#### DONNÉES FOURNIES

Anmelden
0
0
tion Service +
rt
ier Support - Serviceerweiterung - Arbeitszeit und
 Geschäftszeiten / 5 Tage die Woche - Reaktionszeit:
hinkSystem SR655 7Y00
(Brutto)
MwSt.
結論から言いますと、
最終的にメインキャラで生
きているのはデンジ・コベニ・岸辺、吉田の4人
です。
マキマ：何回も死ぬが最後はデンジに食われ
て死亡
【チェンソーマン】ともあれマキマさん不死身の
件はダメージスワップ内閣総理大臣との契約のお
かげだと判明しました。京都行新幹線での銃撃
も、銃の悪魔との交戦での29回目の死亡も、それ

########
#### DONNÉES FOURNIES

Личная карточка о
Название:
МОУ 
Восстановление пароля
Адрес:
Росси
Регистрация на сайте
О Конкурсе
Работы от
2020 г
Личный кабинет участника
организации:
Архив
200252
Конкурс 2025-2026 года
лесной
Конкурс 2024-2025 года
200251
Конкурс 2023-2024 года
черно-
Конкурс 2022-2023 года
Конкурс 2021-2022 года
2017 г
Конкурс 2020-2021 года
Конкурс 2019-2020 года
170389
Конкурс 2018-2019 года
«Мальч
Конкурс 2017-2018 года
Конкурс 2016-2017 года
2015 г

########

Extrayez des lignes ci-dessus toutes celles qui contiennent la chaîne « года ».

Конкурс 2025-2026 года
Конкурс 2024-2025 года
Конкурс 2023-2024 года
Конкурс 2022-2023 года
Конкурс 2021-2022 года
Конкурс 2020-2021 года
Конкурс 2019-2020 года
Конкурс 2018-2019 года
Конкурс 2017-2018 года
Конкурс 2016-2017 года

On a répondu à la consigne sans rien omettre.